The PAROCHIAL CHAPEL is a handsome fabric of red sandstone, with a square tower and portico, in the centre of the village. It was formerly very small but was rebuilt and enlarged by Sir William Dalston about the year 1770; the inhabitants being at the expense of carrying the stone from Crowdundle. The clock was given in 1807, by the lady of the manor. "In the year 1338 there is an entry in the bishop's register of a confirmation of an old award made by Ralph de Irton, Bishop of Carlisle, between the parishioners of Kirkby-Thore, and the inhabitants of Temple-Sowerby; whereby it is declared that the latter are and shall be (as they have ever been) free from contributing anything towards the repairs of the church, belfry, or churchyard walks, at Kirkby-Thore, saving that if hereafter it shall be thought necessary to enlarge the nave or body of the church they shall then bear a third part of the expense." The curacy was augmented in 1752, in connection with that of Milburn, and of the land then purchased the Dary Bank estate, in Firbank, is allotted to this benefice, which is in the patronage of the Earl of Thanet, and incumbency of the Rev.
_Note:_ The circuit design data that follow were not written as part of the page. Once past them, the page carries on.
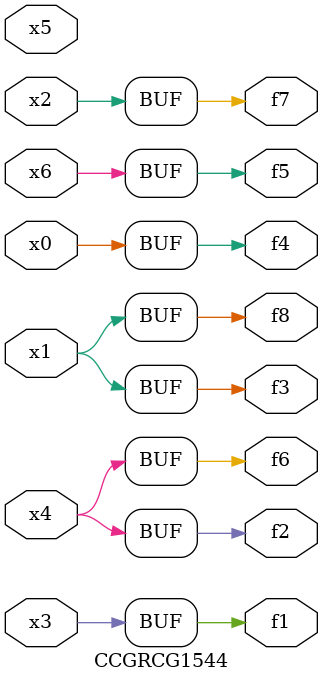
<source format=v>
module CCGRCG1544(
	input x0, x1, x2, x3, x4, x5, x6,
	output f1, f2, f3, f4, f5, f6, f7, f8
);
	assign f1 = x3;
	assign f2 = x4;
	assign f3 = x1;
	assign f4 = x0;
	assign f5 = x6;
	assign f6 = x4;
	assign f7 = x2;
	assign f8 = x1;
endmodule

</source>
Robert Harrison, who greatly improved the estate. The living was again augmented in 1762, with £400, including an allotment of eight acres, awarded at the enclosure; beside which the curate has also an annual stipend of 20s. from the rector of the parish." The tithes of the chapelry are now commuted for a yearly rent charge of £155 previous to which the tithes of corn, potatoes, and turnips, was paid in kind, but a modus of 10s. a year was paid in lieu of the hay tithe.
In 1692, Richard Lowes left an acre and rood of land, now let for about £5 a year, to the poor orphans and widows belonging to the village of Temple-Sowerby.
"The Eden bridge, below Temple-Sowerby, was rebuilt in 1575, by subscription of the principal inhabitants, but being carried away by an inundation in 1743, the present structure was erected by the county, at an expence of £550."
* John Dalston, who died in 1692, married a daughter of Richard Fallowfield of Melkinthorp.
Mannix & Co.,History, Topography and Directory of Westmorland, 1851
1. Now Crowdundle
2. Now Great Dun Fell; Milburn Forest is yet another of Cumbria's "forests" by inherited name only, it being practically treeless.
3. Now Trout Beck.
4. Should probably read "Belatucadro", Belatucadrus being a well-attested minor god in Cumbria.
5. Assuming William Hogarth is intended, a modern reference work says he was from London.
6. Acorn Bank gardens are open to the public; the gardens are mainly devoted to culinary and medicinal plants.